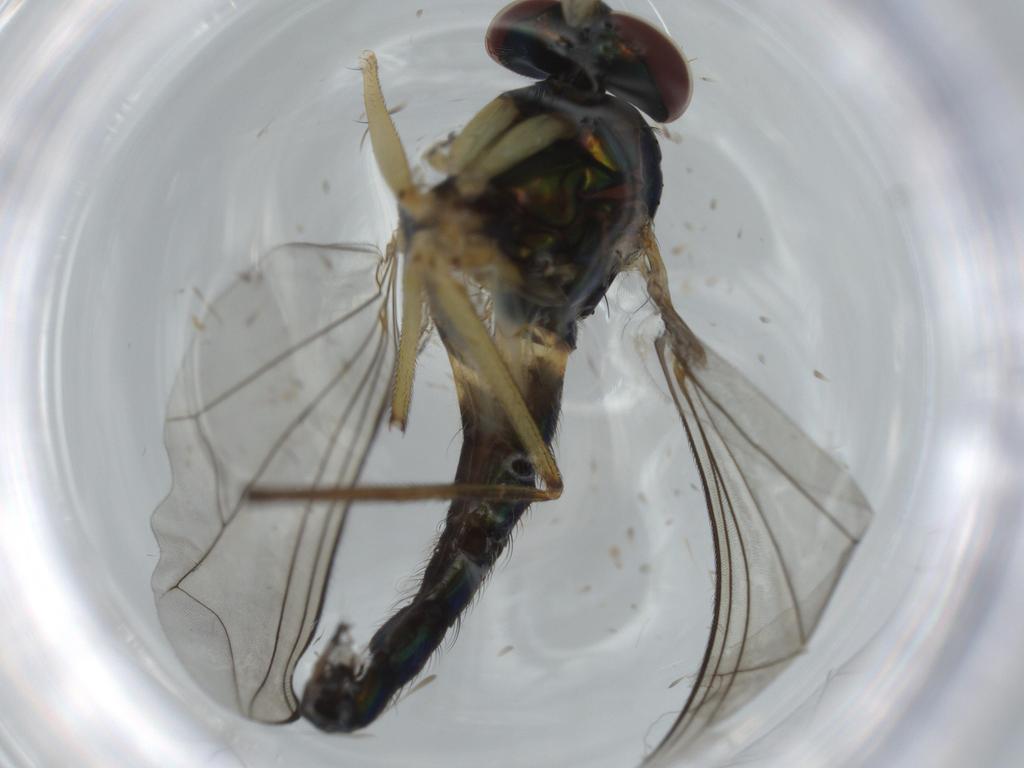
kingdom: Animalia
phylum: Arthropoda
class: Insecta
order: Diptera
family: Dolichopodidae
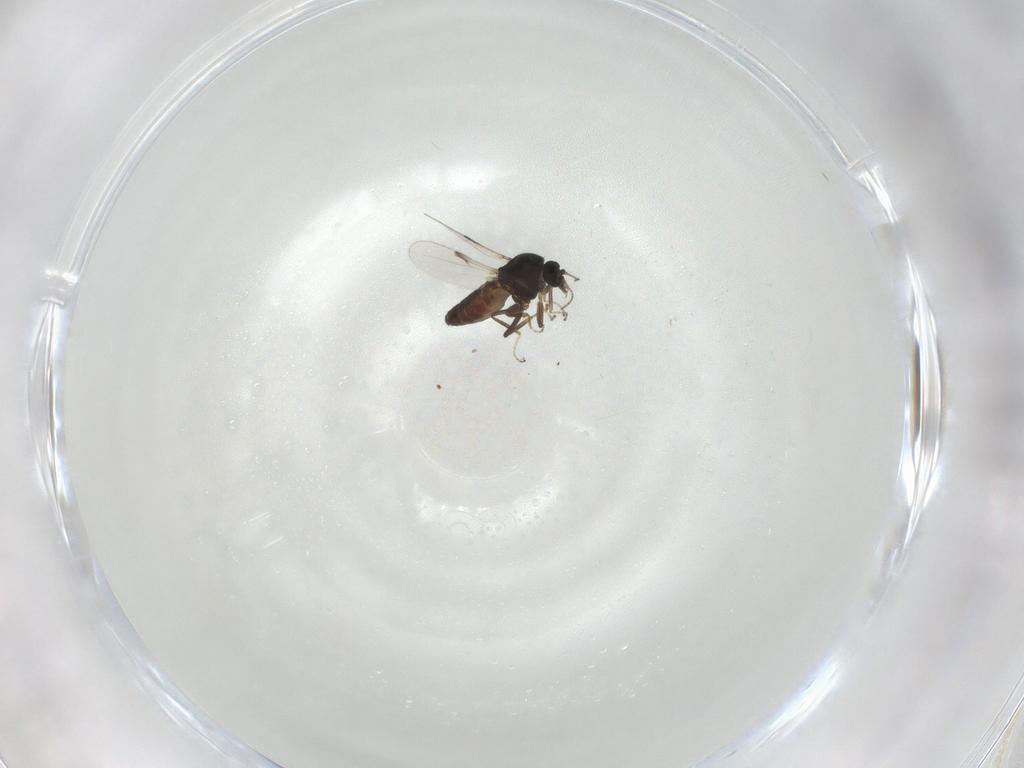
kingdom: Animalia
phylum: Arthropoda
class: Insecta
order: Diptera
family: Ceratopogonidae
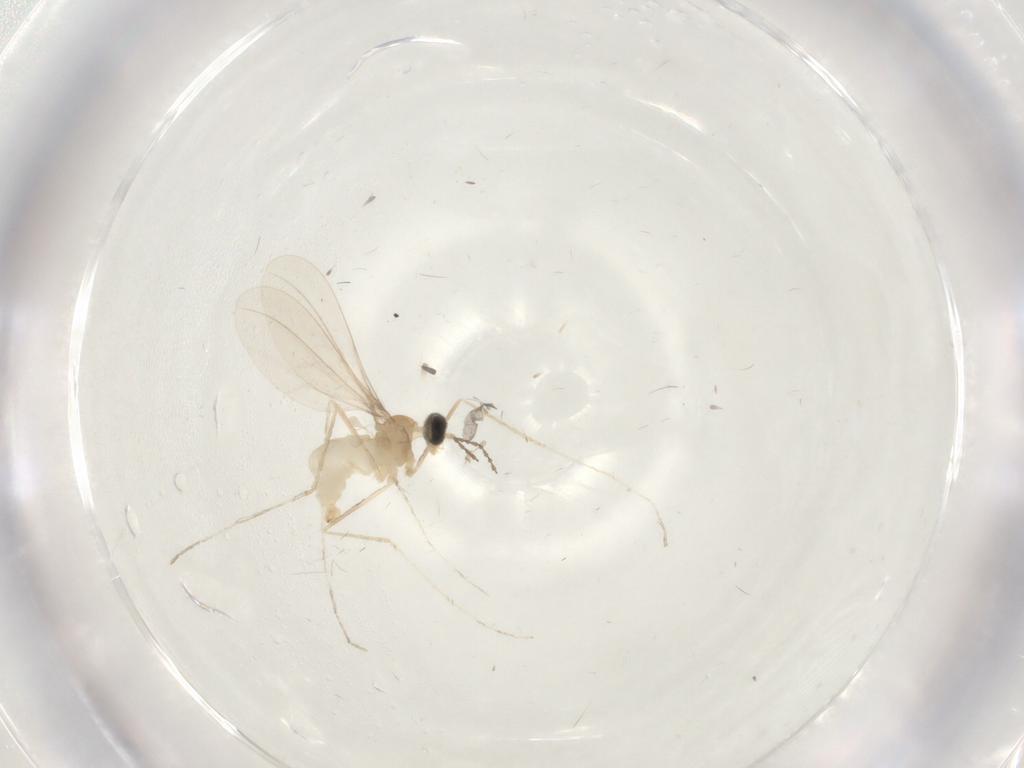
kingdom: Animalia
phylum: Arthropoda
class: Insecta
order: Diptera
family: Cecidomyiidae
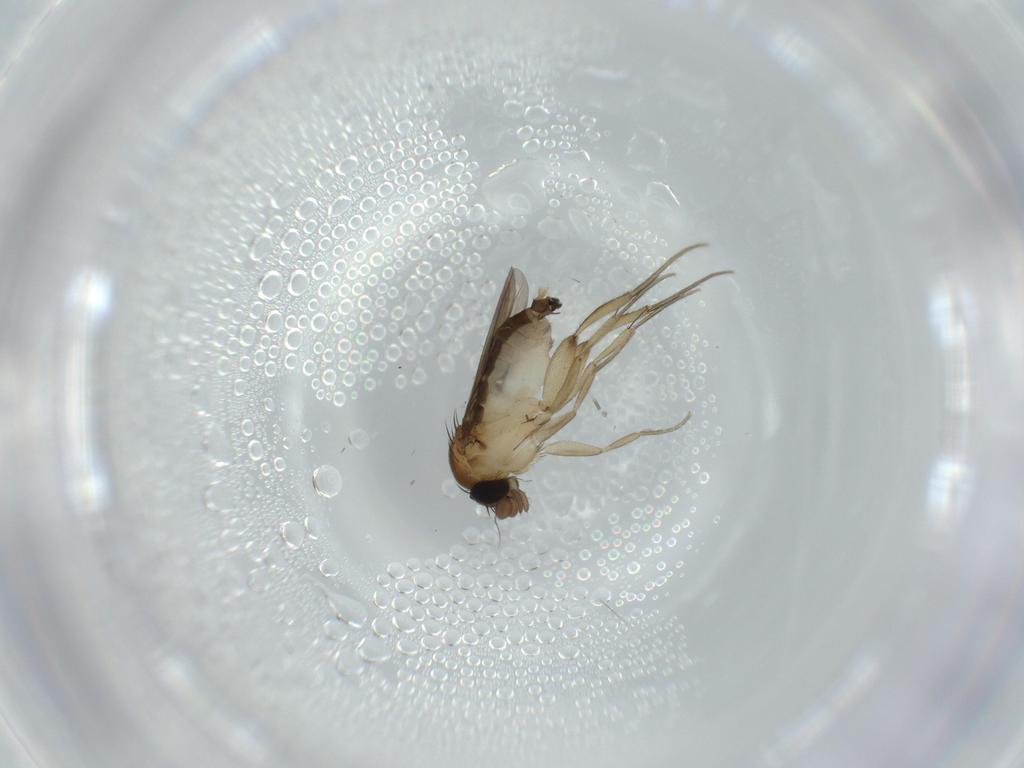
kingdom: Animalia
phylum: Arthropoda
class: Insecta
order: Diptera
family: Phoridae
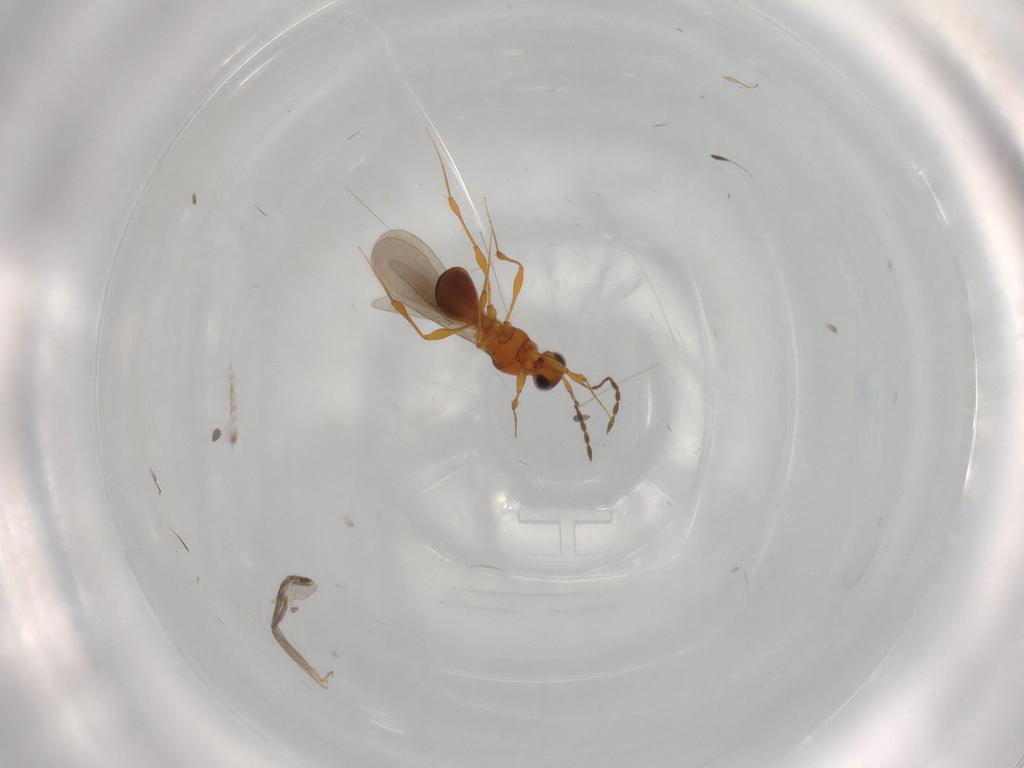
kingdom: Animalia
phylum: Arthropoda
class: Insecta
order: Hymenoptera
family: Platygastridae
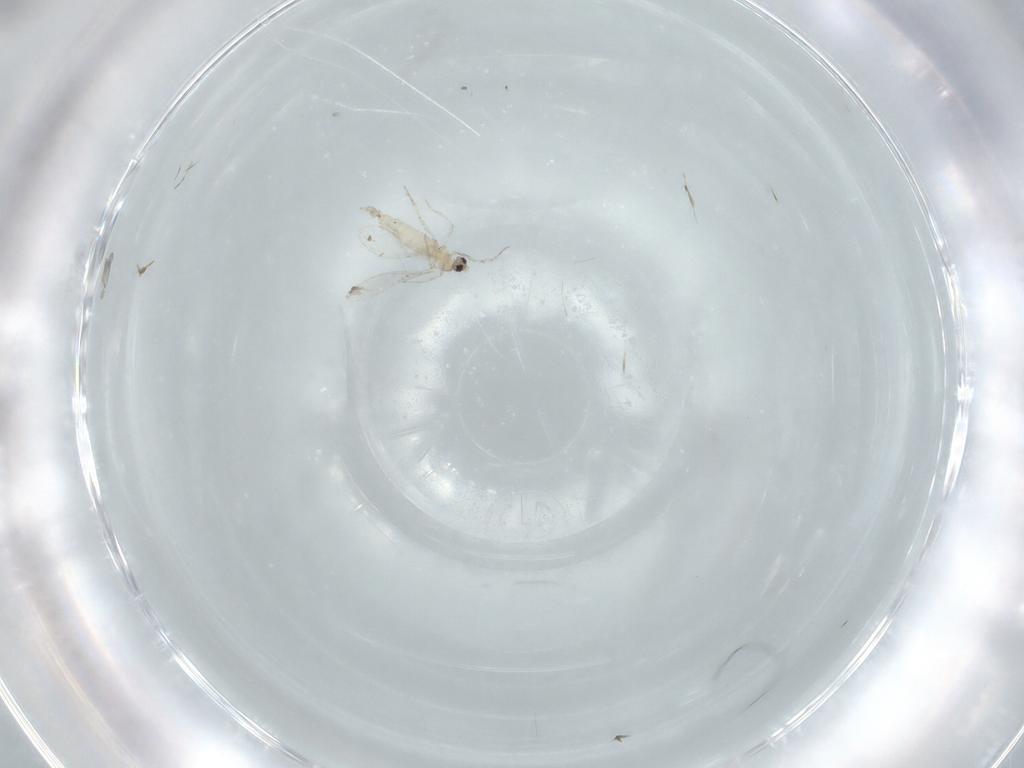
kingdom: Animalia
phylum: Arthropoda
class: Insecta
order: Diptera
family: Cecidomyiidae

WRITTEN EXERCISE -> Output each line of the records above as a JSON list of strings, one string per line, with blank lines omitted and the pictures left out.

THE COMPLETED TASK ->
[
  "kingdom: Animalia",
  "phylum: Arthropoda",
  "class: Insecta",
  "order: Diptera",
  "family: Dolichopodidae",
  "kingdom: Animalia",
  "phylum: Arthropoda",
  "class: Insecta",
  "order: Diptera",
  "family: Ceratopogonidae",
  "kingdom: Animalia",
  "phylum: Arthropoda",
  "class: Insecta",
  "order: Diptera",
  "family: Cecidomyiidae",
  "kingdom: Animalia",
  "phylum: Arthropoda",
  "class: Insecta",
  "order: Diptera",
  "family: Phoridae",
  "kingdom: Animalia",
  "phylum: Arthropoda",
  "class: Insecta",
  "order: Hymenoptera",
  "family: Platygastridae",
  "kingdom: Animalia",
  "phylum: Arthropoda",
  "class: Insecta",
  "order: Diptera",
  "family: Cecidomyiidae"
]